Task description:
Among the entries below, retype exactly the lines starting with the one with "coffee table: none" and going on through the one with "fruit bowl: present", but not the pictures.

Source material:
----
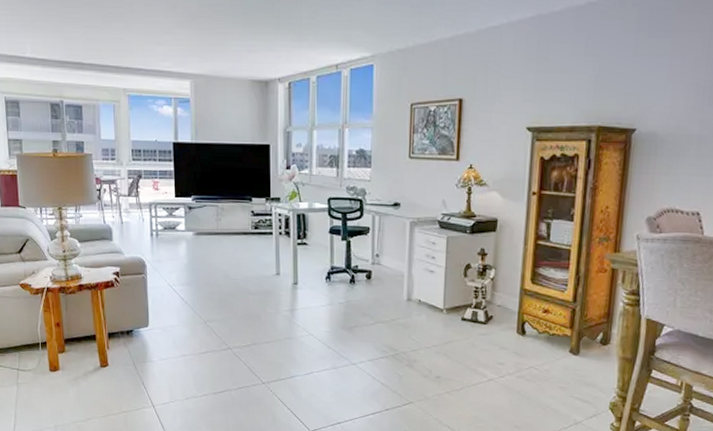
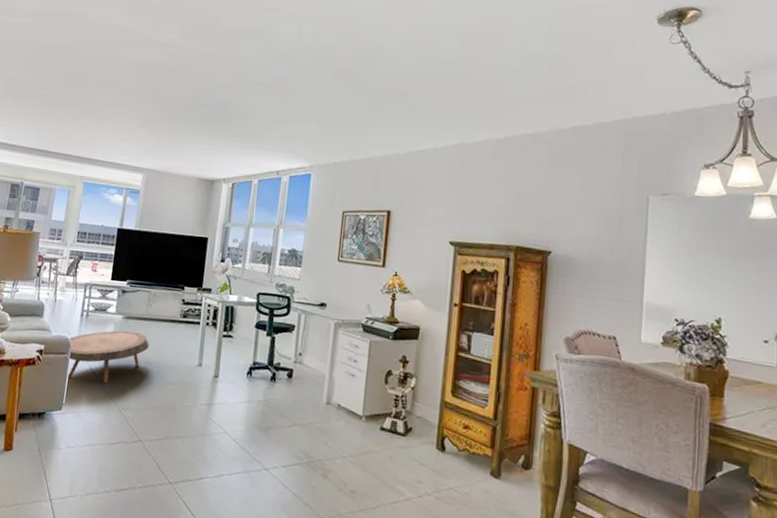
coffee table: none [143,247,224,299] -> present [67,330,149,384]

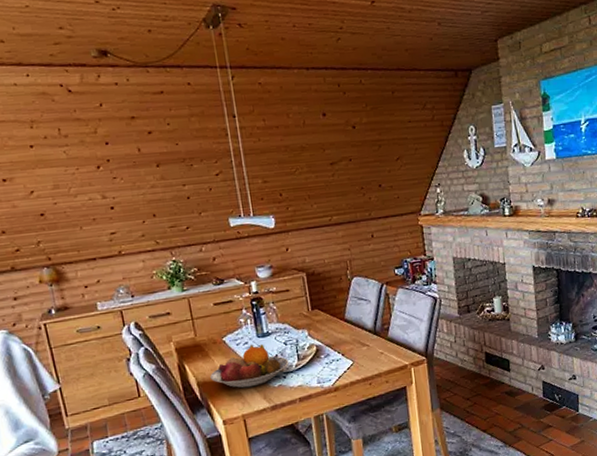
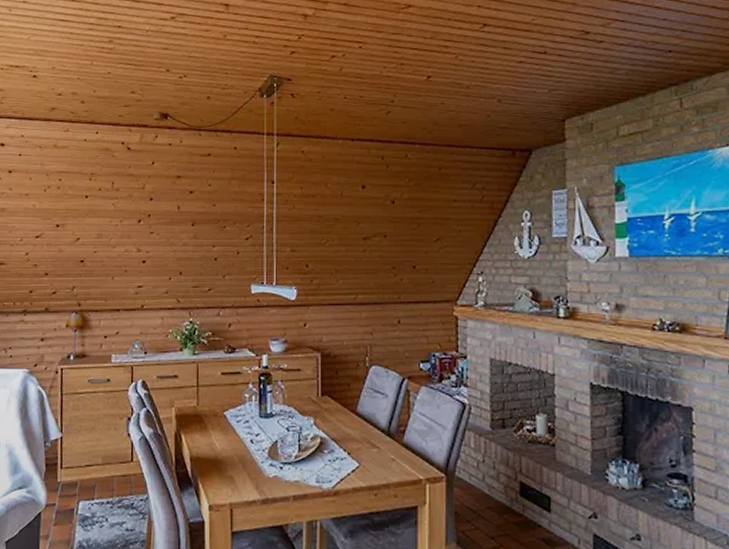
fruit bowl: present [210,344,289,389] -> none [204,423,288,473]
----
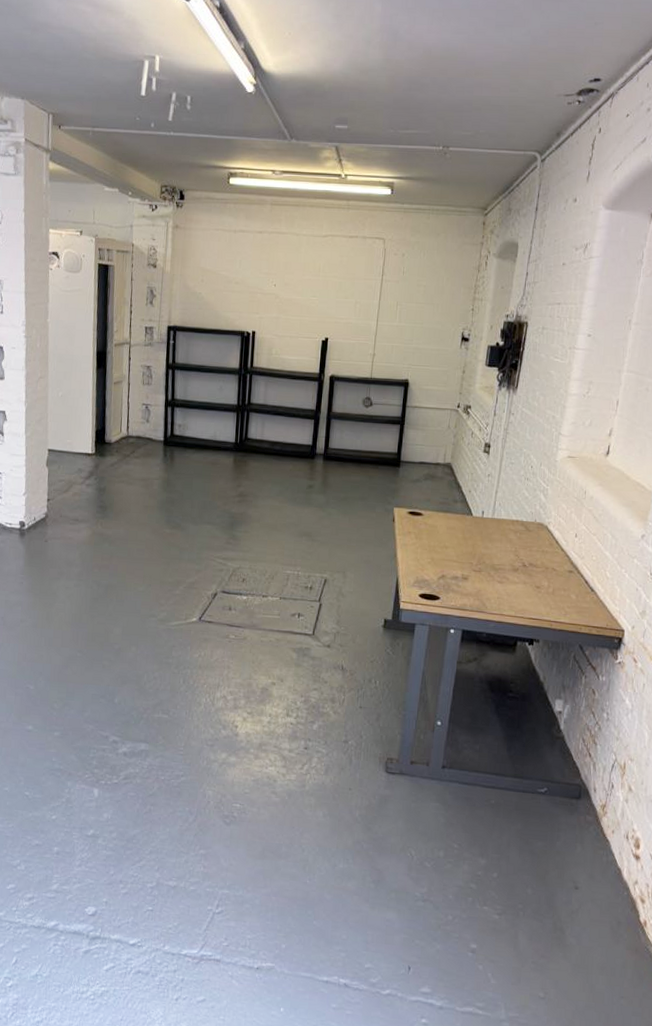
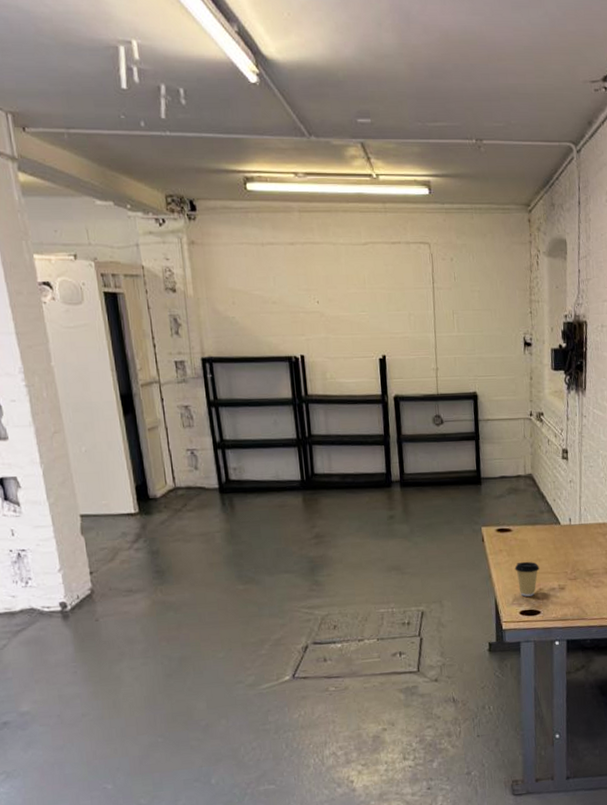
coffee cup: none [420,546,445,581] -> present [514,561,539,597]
----
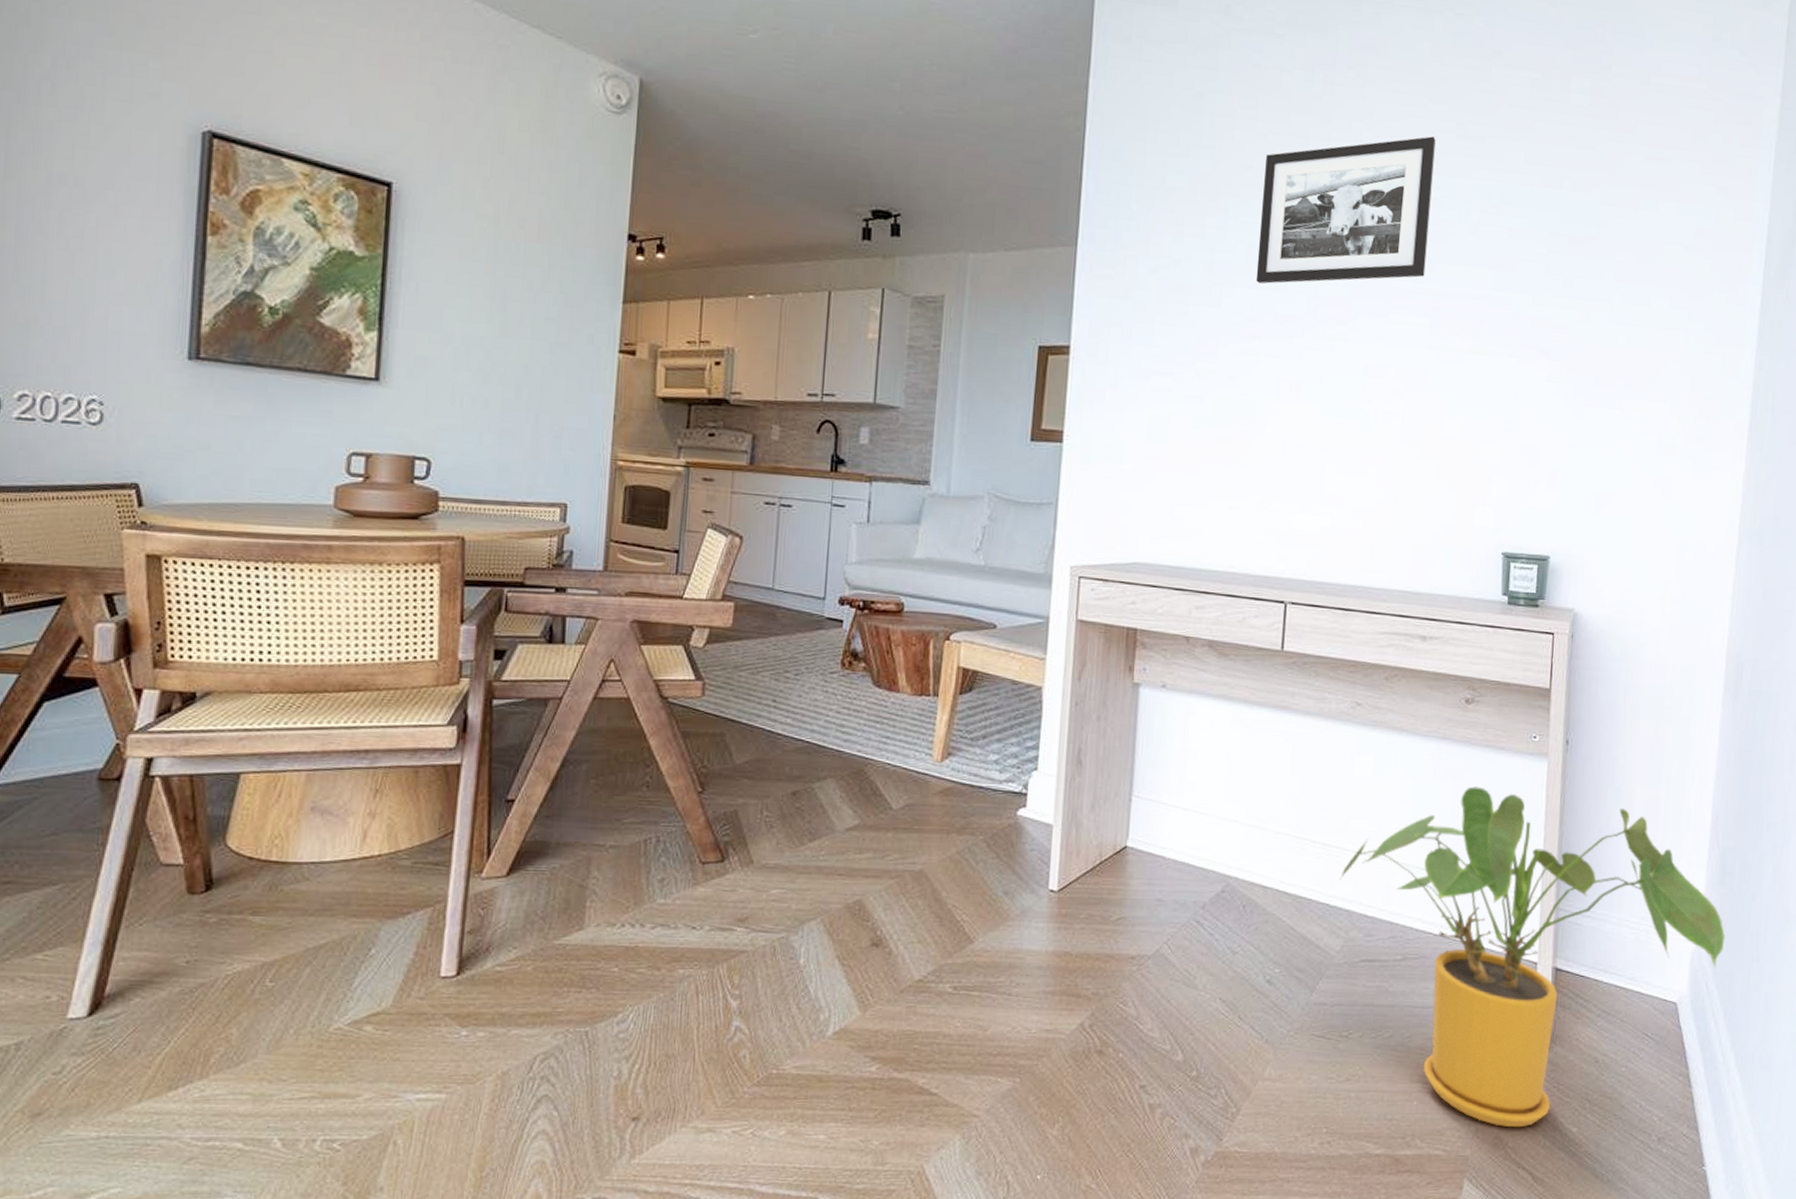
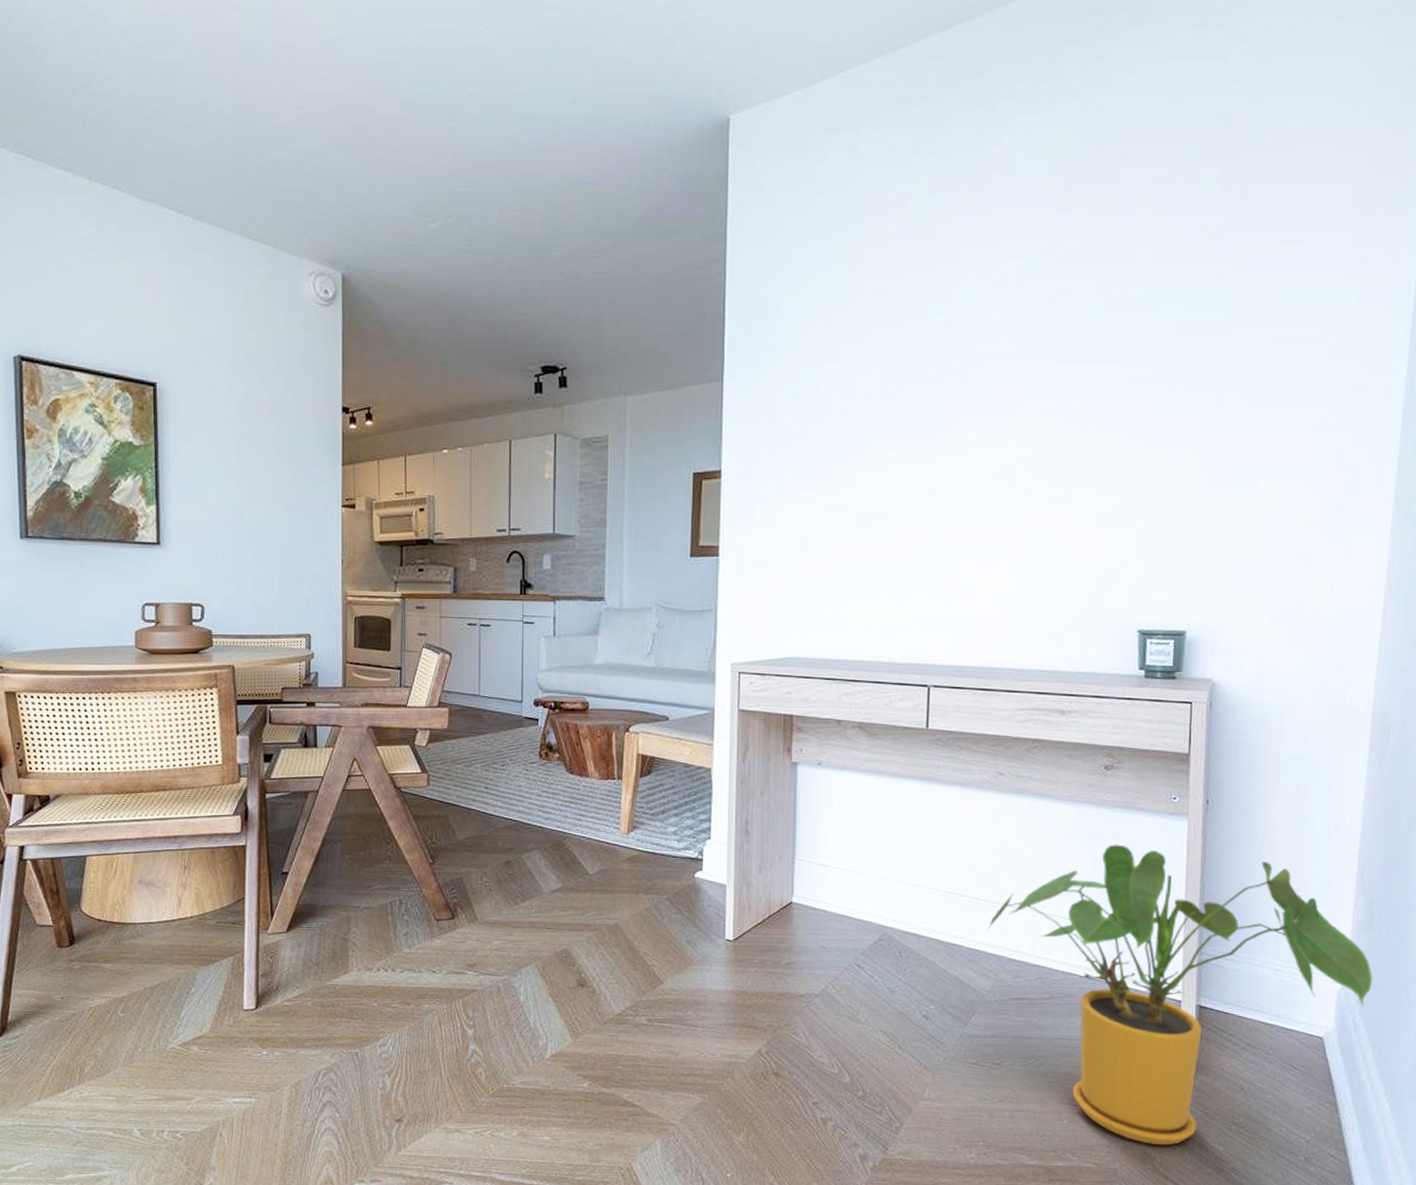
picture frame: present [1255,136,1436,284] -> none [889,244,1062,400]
----
Answer to this problem:
coffee table: none [143,247,224,299] -> present [67,330,149,384]

fruit bowl: present [210,344,289,389] -> none [204,423,288,473]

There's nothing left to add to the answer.